A week has passed, and the infused red wine was ready to taste. I poured Hubby and I a glass just before dinner.
I paired it with a beef/potato/veggie plate. Not that I am a wine connoisseur, but anyway....
I could just taste a hint rosemary after a week. I used a Cabernet Sauvignon wine, and honestly I thought it tasted wonderful. Hubby didn't like it, but he doesn't like all red wines either.
I poured the wine into two dark, clean bottles with screw tops to infuse, then drained and poured back into the original bottle. Most organic wines that I can find here have screw top lids.
The source I used stated using whole, fresh sprigs to infuse, but I'm sure if I had chopped a few leaves it would have had a stronger flavor of rosemary in it.
Although I could find information on the internet, I went to the library and ordered several "tonic" books to read through too. This "herbal journey" of mine has been lots of fun.

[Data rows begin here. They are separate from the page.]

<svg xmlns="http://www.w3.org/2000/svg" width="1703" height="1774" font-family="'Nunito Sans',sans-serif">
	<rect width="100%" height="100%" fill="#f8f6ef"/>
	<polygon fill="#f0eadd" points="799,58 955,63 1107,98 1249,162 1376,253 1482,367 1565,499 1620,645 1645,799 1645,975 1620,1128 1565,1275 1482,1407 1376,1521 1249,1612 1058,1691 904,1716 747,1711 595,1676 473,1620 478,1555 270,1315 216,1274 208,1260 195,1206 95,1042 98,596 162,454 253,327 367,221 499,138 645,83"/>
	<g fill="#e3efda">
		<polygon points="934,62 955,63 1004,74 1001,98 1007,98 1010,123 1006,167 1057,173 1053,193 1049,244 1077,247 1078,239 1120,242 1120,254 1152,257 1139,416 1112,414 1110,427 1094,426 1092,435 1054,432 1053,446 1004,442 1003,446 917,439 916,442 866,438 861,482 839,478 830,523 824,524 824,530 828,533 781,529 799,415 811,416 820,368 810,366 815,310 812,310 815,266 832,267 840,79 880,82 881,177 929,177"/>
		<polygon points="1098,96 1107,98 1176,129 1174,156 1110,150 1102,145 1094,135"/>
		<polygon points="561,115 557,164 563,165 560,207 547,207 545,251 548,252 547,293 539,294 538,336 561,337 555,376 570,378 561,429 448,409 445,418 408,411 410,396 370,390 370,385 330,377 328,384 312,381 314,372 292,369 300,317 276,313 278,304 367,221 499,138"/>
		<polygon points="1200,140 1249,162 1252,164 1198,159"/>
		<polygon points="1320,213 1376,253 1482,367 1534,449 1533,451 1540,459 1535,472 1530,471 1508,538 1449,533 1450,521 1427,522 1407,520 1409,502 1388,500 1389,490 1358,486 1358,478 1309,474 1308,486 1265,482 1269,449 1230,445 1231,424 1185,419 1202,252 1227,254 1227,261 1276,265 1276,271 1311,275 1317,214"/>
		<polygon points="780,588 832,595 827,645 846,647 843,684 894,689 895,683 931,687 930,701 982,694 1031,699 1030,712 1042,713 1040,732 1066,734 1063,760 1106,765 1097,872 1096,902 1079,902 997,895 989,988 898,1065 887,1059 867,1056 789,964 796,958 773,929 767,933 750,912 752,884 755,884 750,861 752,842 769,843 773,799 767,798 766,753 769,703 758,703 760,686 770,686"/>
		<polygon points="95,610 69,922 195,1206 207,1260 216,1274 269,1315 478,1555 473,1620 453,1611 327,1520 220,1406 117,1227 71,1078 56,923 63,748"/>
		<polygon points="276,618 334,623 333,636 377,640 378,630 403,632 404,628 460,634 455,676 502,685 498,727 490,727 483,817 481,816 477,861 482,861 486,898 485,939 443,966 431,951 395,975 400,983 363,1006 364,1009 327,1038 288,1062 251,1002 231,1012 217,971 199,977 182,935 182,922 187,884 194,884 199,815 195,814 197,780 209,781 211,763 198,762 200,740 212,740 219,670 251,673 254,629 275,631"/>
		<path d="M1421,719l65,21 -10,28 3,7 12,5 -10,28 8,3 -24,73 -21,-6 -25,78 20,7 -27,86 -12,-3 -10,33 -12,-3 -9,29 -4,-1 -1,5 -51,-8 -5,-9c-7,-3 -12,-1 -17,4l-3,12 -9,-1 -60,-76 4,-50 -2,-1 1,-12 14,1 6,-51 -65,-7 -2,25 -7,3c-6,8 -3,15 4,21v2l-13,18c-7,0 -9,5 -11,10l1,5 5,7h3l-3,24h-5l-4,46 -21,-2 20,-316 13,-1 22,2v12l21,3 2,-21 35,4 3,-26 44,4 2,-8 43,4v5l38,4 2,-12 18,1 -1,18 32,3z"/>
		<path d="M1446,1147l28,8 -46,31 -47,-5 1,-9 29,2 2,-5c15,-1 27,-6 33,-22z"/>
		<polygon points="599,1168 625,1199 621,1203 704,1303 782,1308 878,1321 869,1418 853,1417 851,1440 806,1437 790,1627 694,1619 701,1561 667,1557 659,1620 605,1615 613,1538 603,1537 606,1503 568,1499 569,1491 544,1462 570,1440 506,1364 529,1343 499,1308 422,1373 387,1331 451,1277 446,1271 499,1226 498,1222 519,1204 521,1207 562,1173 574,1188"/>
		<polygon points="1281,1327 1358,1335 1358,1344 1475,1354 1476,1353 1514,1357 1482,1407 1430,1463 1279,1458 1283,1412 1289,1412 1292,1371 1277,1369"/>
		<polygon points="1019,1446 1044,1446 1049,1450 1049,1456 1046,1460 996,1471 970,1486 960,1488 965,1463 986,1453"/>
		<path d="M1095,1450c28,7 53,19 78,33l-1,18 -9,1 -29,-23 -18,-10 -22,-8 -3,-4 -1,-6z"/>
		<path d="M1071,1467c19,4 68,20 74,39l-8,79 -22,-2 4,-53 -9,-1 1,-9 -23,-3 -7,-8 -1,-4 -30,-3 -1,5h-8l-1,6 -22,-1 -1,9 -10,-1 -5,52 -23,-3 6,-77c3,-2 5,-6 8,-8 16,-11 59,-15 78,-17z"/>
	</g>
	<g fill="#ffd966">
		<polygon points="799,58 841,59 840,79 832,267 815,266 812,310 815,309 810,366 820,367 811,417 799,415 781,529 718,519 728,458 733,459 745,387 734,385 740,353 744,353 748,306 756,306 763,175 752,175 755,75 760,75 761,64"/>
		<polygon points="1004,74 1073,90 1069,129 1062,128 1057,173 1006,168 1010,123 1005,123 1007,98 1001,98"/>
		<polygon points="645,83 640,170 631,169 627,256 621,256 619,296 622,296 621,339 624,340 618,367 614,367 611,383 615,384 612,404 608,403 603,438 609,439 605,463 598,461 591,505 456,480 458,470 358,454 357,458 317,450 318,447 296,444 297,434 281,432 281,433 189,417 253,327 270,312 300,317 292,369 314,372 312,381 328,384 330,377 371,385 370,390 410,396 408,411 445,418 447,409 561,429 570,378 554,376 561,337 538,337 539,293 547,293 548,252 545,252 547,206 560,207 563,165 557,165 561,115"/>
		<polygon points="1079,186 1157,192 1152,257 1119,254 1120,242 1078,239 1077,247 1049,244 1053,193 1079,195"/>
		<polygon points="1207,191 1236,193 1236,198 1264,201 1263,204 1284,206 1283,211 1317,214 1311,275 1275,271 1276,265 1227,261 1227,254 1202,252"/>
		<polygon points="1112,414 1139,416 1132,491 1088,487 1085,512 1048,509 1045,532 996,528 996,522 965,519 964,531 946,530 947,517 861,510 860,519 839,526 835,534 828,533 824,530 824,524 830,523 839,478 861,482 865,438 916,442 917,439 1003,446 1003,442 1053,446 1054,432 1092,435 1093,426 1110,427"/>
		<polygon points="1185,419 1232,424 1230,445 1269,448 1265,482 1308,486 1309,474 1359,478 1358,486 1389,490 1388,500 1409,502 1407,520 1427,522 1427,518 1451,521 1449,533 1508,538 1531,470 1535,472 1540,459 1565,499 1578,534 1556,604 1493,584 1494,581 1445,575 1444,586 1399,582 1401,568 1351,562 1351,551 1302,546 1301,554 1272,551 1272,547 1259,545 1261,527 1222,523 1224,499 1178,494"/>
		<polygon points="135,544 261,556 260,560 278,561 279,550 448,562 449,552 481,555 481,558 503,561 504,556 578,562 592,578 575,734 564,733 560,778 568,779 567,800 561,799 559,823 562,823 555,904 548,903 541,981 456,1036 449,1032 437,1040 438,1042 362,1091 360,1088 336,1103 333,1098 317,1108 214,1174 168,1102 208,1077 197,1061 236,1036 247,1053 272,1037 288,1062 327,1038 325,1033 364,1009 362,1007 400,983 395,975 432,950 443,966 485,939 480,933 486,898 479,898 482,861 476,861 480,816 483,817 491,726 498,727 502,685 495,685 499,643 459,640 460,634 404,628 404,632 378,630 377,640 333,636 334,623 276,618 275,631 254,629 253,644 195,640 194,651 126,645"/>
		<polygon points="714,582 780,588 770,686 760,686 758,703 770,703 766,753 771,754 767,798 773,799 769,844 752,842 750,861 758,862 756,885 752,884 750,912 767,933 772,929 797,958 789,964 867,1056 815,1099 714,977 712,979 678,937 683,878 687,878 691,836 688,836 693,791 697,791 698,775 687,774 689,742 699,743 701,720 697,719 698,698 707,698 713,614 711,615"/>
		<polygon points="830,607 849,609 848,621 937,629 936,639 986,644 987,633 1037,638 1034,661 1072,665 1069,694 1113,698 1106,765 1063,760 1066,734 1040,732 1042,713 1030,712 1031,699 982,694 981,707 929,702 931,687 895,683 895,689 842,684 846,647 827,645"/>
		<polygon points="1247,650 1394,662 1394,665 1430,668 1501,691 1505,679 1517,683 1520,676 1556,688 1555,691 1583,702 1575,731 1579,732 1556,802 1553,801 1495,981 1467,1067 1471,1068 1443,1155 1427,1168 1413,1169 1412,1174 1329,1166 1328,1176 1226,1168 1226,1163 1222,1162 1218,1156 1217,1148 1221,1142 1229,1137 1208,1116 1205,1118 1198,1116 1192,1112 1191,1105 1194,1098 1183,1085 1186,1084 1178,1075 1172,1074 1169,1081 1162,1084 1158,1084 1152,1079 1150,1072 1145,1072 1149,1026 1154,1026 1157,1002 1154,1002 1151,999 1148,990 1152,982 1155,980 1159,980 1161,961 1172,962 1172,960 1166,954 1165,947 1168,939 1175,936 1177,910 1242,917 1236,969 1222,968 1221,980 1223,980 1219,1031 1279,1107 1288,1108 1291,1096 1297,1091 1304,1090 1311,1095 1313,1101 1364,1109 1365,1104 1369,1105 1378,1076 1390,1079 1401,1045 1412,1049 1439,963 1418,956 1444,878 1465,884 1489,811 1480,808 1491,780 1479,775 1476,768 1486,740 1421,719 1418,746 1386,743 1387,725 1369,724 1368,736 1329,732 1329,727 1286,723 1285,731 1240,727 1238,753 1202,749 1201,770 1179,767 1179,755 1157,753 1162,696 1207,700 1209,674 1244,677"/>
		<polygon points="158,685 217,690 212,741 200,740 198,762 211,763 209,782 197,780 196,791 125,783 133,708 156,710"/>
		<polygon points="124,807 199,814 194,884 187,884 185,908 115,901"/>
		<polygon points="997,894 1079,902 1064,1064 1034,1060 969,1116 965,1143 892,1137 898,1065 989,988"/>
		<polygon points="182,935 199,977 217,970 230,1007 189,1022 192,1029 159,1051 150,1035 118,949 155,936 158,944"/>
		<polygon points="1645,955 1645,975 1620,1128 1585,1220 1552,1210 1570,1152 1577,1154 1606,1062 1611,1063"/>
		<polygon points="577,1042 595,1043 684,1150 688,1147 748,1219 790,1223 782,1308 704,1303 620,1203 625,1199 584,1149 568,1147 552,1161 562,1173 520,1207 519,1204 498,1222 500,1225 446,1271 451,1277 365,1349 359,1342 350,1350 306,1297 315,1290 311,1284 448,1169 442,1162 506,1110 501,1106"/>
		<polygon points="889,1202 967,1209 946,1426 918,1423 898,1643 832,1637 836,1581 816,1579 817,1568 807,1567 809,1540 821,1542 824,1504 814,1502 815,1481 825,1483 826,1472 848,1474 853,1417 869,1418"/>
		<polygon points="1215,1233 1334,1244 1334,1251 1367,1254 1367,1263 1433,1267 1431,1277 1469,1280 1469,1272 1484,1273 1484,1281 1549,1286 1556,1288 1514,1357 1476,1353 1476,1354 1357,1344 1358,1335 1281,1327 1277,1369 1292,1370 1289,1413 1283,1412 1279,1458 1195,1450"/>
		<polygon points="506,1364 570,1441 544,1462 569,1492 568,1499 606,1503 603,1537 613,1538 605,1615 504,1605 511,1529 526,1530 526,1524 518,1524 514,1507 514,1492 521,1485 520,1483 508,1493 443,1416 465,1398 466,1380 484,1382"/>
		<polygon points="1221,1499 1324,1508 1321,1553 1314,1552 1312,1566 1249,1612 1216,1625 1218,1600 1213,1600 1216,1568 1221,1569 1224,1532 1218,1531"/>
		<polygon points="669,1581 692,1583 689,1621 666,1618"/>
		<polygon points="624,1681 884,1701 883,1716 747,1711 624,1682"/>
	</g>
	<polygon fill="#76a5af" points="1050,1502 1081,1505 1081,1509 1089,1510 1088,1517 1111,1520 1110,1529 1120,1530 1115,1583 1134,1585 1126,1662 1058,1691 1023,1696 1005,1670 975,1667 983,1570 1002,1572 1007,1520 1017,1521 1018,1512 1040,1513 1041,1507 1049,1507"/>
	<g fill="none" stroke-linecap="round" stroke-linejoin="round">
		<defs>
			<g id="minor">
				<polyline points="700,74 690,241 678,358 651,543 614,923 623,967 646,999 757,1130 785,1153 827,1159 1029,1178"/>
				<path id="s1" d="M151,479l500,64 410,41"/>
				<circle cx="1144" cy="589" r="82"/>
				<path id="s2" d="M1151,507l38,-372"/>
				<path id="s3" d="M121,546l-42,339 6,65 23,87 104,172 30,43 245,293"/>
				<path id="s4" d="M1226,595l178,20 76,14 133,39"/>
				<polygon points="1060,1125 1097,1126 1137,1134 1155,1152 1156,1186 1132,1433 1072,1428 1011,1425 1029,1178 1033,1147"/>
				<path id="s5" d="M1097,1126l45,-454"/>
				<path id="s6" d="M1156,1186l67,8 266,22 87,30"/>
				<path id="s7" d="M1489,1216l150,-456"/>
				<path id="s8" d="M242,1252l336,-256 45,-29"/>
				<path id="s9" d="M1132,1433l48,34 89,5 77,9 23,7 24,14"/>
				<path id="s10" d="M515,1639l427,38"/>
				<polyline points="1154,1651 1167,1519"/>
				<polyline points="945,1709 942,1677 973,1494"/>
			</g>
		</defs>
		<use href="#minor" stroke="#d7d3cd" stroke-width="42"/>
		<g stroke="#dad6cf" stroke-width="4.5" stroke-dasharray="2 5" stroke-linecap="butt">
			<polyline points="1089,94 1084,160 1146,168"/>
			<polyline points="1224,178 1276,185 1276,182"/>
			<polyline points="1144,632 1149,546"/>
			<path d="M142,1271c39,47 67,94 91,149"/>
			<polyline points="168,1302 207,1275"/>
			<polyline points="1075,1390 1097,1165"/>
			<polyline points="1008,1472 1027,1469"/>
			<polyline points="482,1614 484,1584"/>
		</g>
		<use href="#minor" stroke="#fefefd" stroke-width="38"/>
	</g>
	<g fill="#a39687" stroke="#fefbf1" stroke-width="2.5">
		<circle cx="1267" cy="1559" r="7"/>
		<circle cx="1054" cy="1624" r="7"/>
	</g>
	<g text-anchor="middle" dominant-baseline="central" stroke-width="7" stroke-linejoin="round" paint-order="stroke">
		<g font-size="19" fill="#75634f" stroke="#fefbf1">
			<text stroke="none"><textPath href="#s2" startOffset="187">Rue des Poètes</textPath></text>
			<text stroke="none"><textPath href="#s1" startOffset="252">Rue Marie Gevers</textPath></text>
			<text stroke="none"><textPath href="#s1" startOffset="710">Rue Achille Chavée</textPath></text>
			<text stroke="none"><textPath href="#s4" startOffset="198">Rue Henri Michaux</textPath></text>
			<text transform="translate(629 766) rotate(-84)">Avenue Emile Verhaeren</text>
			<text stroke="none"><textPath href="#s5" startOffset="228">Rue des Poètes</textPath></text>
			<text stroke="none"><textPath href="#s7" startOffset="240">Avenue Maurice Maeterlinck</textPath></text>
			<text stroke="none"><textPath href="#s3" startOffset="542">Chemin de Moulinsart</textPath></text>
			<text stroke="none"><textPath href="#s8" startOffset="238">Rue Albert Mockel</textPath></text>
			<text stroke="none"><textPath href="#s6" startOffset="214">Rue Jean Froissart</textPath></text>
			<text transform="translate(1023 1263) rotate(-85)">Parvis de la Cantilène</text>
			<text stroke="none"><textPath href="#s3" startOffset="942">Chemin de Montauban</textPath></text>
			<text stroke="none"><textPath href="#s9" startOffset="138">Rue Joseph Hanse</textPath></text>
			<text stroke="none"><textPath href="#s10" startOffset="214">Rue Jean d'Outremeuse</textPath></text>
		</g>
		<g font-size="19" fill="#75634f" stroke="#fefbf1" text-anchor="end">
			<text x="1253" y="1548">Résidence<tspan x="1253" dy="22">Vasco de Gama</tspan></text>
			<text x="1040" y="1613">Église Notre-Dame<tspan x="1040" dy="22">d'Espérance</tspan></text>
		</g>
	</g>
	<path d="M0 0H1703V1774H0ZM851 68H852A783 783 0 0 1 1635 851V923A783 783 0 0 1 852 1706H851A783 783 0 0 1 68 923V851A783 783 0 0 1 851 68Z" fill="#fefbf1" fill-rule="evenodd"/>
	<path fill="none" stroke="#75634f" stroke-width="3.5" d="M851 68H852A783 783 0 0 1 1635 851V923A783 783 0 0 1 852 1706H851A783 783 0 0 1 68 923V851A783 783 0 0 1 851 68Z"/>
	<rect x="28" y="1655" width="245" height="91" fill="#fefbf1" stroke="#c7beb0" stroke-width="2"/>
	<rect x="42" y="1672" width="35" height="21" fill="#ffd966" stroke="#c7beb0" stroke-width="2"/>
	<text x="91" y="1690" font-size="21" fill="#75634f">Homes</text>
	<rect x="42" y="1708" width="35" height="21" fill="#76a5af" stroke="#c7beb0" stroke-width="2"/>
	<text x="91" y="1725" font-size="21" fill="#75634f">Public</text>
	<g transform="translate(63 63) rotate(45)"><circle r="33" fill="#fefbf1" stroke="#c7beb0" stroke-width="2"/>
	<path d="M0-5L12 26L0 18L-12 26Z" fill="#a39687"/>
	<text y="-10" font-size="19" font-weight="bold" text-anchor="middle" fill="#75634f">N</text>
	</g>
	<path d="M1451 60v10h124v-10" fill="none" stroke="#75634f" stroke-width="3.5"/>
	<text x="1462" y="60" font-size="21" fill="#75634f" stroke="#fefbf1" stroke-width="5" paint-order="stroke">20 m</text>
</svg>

Nice! I think using the Cabernet Sauvignon was a good idea to compliment the rosemary a little. Two bold flavours combined. Congrats on your herbal journey :) Personally I think that "connoisseur" is just knowing what you like. Wine tasting is way too subjective, though I do enjoy reading reviews and trying to taste what the vintner has achieved. I drink white wine with meat and red wine with chicken sometimes. I'm a self-proclaimed wine expert ;)
I'll drink to that!
You are so adventuresome and fearless when it comes to trying any and all new things that sound good to you. Call me an old stick-in-the-mud, but I say why take a chance of ruining a good bottle of wine?? ;o]
I'm sure you're right that if you chopped the rosemary finer it would release it's oils. I don't have any wine or rosemary at the moment but when I get some I am going to try it. I think it sounds wonderful! I never thought about infusing wines but I love rosemary and thyme and basil although basil may not infuse...not sure. You should have been a scientist....although with all you've done I think you probably qualify by now! LOL!
Sam I Am, I think it made the wine taste better than the wine before infusing it. Science wasn't always my favorite back in high school. It makes me wonder if I finished college if I would have liked it or not, ha ha. I have two science nut kids here.
Mama Pea, I cringed when I put the herbs in the bottles, but was so pleased with the results.
I bet it would taste good deglazing almost any beef dish, maybe like in beef burgonion (however that's spelled).
RB, using it in beef burgundy(or other) would be a wonderful idea.